Living on a tight budget in a Mediterranean climate has completely changed the way we cook. Gone are the days of basing a meal round a large steak, pound of mince or chicken breasts hastily bought on the commute home.
We now look forward to the Thursday market where we buy enough vegetables for the week for €5-6 which become the focal point of our meals. In our four weeks here we’ve not used butter or cream or had any meat, other than a few slices of jamón or chorizo. We are ardent carnivores and are surprised at how much we’re enjoying vegetarian meals.
Cooking facilities in the casita are basic but perfectly adequate – and the pestle and mortar is our best friend. It’s a bit like upmarket camping on a gas hob and oven.
One of our favourites is homemade pizza – made really easy by using ready-mixed Harina ‘pizza flour’. You get really stretchy dough that makes an amazingly thin base – but without the stress of how much yeast to add. We also use it for making naan bread for curries and flat breads for meze meals.
Cooking the pizza using a frying pan on the hob and then under the grill works really well – they taste just as good as a wood-fired pizza oven. M reckons they are certainly better than Pizza Express, and as good as the ones here in Órgiva!
This recipe makes two small dinner plate-sized pizzas – though it all depends on the size of your frying pan how big you can make them.
Make the base
- Take a mug of pizza flour (no weighing scales here). Add a large pinch of salt and a large glug of olive oil.
- Add enough luke warm water to mix into a dough.
- If the dough is too sticky just add some flour. When you have a dryish dough ball, knead it – we’ve never managed the recommended 15 minutes so count 100 ‘kneads’.
- Make into two balls and leave in the bowl covered with a tea towel in a warm dark place for a few hours to rise – they should triple in size.
In the UK we would struggle to find a warm place for dough to rise, here it’s easy. Be warned; don’t be tempted to leave out in direct sunlight – it formed a crust which stopped it rising and made it hard to shape.
- Skin two tomatoes (briefly soaking in hot water makes them easy to peel), chop finely.
- Mash up garlic, herbs (whatever you have to hand – thyme, basil, rosemary, oregano) with some olive oil, salt and pepper. We do this with a pestle and mortar, so you end up with a lovely paste. Add most of it to the chopped tomatoes (leave a bit aside to drizzle on the pizzas at the end).
- Finely chop a small onion and add to the tomato mixture.
Make an olive tapenade
- Mash up about ten olives (black or green) with an anchovy.
Shape the pizza bases
- Place a dough ball onto a floured surface and stretch out from the centre using your fingers.
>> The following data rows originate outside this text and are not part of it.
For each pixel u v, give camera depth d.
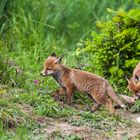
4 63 13.61
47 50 16.48
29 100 12.40
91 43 14.72
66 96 13.14
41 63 15.61
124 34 14.35
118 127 11.62
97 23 14.91
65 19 19.53
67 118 11.87
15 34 16.83
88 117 11.98
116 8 18.94
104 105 12.75
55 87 13.76
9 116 11.24
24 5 17.67
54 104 12.38
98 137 10.95
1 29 16.55
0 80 13.38
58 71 13.00
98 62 14.55
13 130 11.05
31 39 16.83
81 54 16.48
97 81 12.63
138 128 11.64
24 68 15.06
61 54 16.20
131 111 12.95
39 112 11.87
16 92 12.87
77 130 11.19
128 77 14.36
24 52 16.03
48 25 17.59
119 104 12.45
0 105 11.73
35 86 13.50
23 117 11.42
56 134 10.93
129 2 18.91
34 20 17.61
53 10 19.52
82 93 13.48
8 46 16.45
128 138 10.87
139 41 14.34
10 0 17.20
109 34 14.58
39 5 18.20
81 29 19.22
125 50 14.42
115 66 14.36
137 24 14.62
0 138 10.39
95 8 19.52
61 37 18.55
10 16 17.12
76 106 13.02
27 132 10.95
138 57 14.49
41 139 10.58
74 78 12.90
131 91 13.34
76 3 19.86
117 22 14.69
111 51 14.44
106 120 11.90
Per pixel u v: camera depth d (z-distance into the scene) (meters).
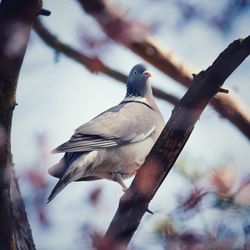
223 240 7.26
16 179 7.99
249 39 7.70
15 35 6.51
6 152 7.05
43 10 6.63
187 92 7.87
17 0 6.48
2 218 7.22
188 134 7.92
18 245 7.73
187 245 7.27
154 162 7.90
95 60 6.86
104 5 7.72
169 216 7.41
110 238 7.31
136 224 7.82
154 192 7.92
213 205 7.55
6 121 6.98
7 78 6.81
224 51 7.78
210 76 7.76
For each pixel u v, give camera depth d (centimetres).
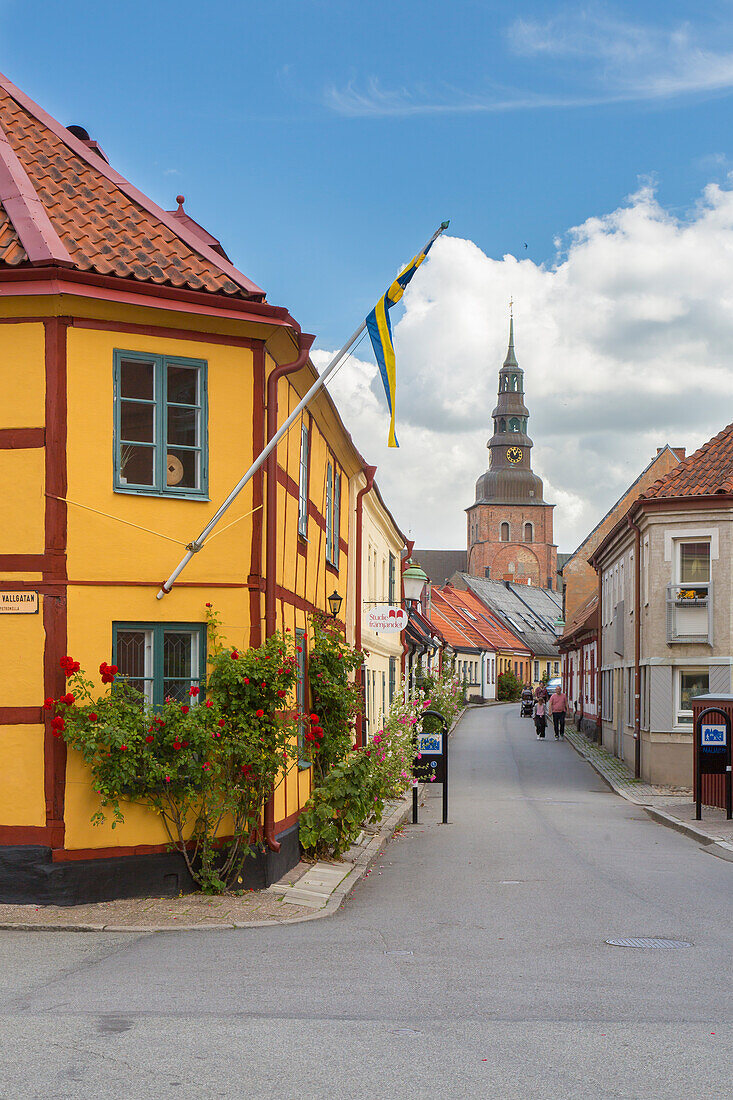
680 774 2806
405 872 1484
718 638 2755
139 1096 561
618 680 3678
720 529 2756
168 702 1219
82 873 1149
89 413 1181
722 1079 601
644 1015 741
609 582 3972
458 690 6069
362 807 1541
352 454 2064
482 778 3138
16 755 1154
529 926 1095
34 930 1045
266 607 1292
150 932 1041
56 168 1373
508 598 11788
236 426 1266
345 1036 677
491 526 15588
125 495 1199
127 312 1195
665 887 1352
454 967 897
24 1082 579
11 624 1162
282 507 1401
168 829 1202
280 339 1316
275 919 1106
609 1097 571
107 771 1144
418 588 2720
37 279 1151
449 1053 645
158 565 1216
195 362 1243
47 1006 738
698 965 913
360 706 1658
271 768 1227
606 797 2664
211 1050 640
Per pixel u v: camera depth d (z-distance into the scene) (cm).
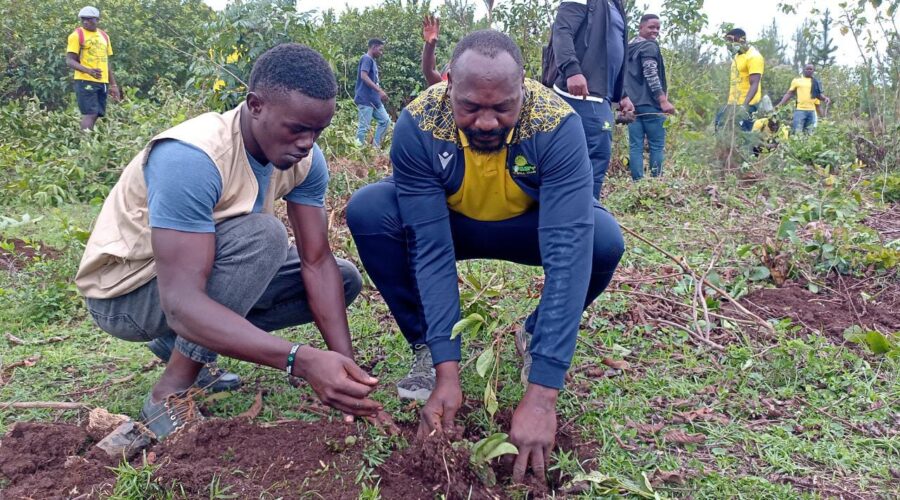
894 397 278
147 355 318
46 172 669
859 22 797
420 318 272
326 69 212
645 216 571
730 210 582
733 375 291
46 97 1479
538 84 237
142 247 232
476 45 204
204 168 213
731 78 818
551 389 219
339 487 202
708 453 241
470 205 250
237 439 219
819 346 317
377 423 233
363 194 266
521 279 388
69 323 365
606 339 328
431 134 231
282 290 261
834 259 422
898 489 220
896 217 582
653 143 717
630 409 263
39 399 277
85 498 196
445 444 209
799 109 1175
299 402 266
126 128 791
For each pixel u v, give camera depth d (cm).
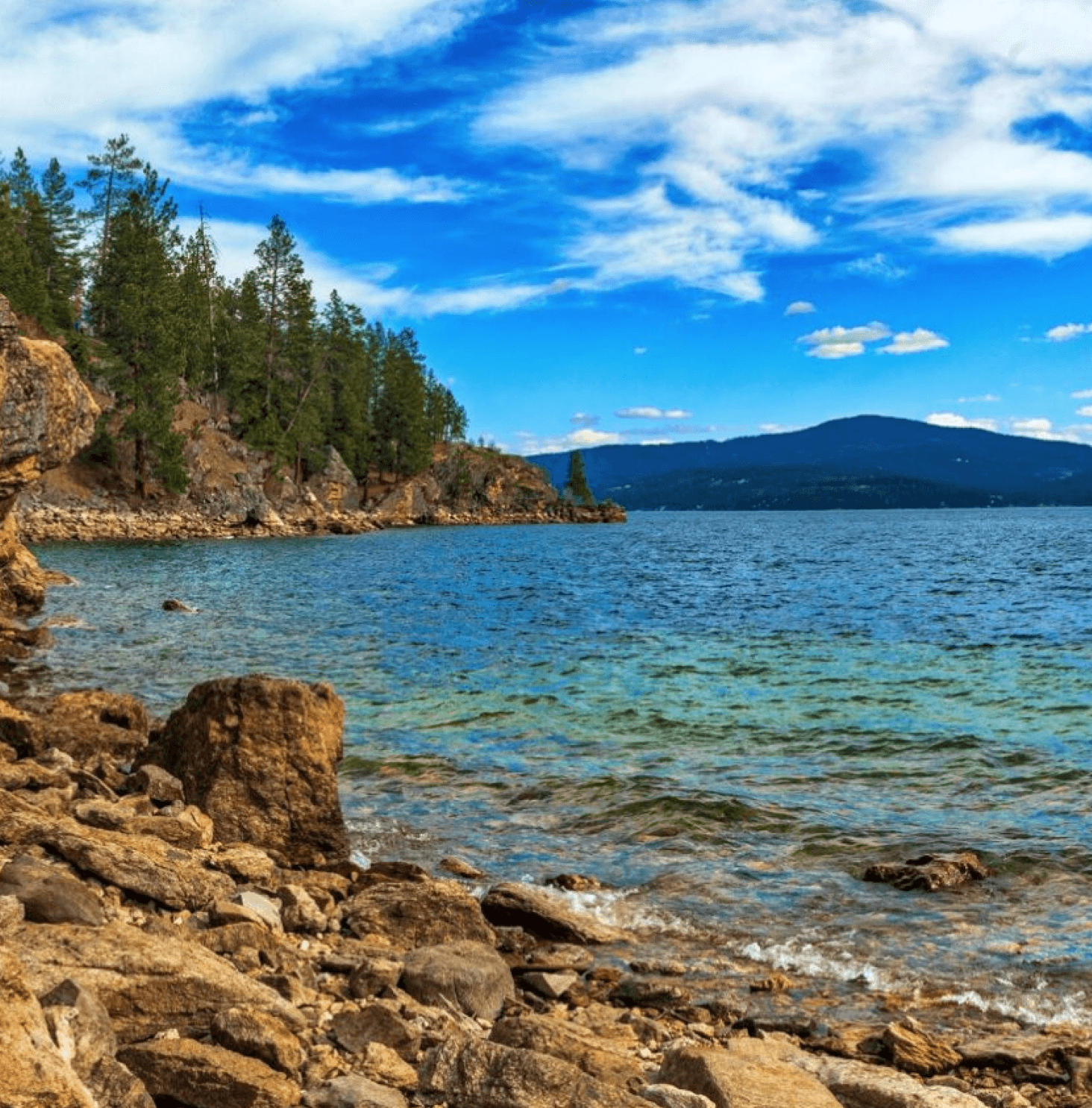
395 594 5194
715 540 13588
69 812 1280
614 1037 843
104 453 10344
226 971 763
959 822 1531
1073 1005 950
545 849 1426
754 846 1433
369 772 1825
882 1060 828
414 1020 798
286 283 13112
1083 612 4441
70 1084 477
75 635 3441
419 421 16288
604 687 2644
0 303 3077
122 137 12238
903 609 4603
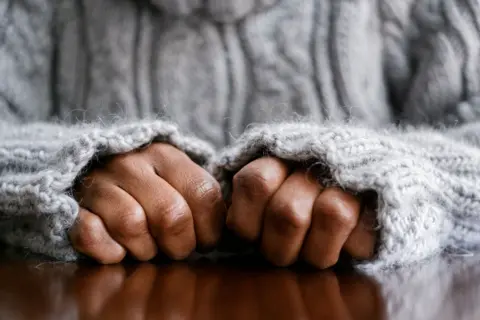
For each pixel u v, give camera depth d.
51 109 0.78
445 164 0.60
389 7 0.79
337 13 0.77
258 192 0.50
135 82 0.75
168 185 0.52
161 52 0.75
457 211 0.58
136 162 0.53
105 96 0.76
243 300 0.44
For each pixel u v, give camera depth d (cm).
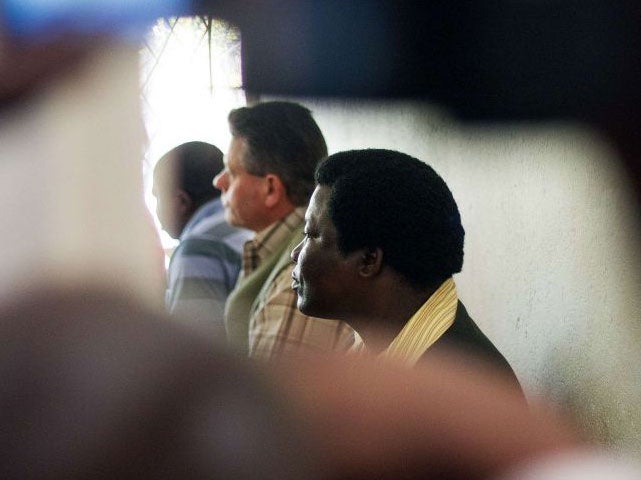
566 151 288
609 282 269
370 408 38
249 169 366
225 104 442
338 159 261
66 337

Take care not to flatten the edges.
Using your fingers rather than a rolling pin stops the edges being flattened and makes them puff up and get crispy – and also helps contain the topping.
Once it’s flat you should be able to pick it up between your palms and tentatively stretch it further – it’s amazing how stretchy and thin this dough can get without breaking.
Cook the pizzas
- Place a dry frying pan on the hob and heat till it’s really hot – then carefully place the pizza dough in the pan.
- Immediately add the tomato base and the tapenade.
- Add whatever you fancy; must-haves for us are anchovies, capers and grated cheese. We use Emmental, which is good value.
- Push it round the pan and when the bottom is browned and looking crispy put it under the grill.
- Cook for as long as it takes to melt the cheese and it starts to bubble and brown.
Before serving up add the remaining herb/garlic paste and some fresh herbs. The result is a thin and a juicy base that doesn’t dry out.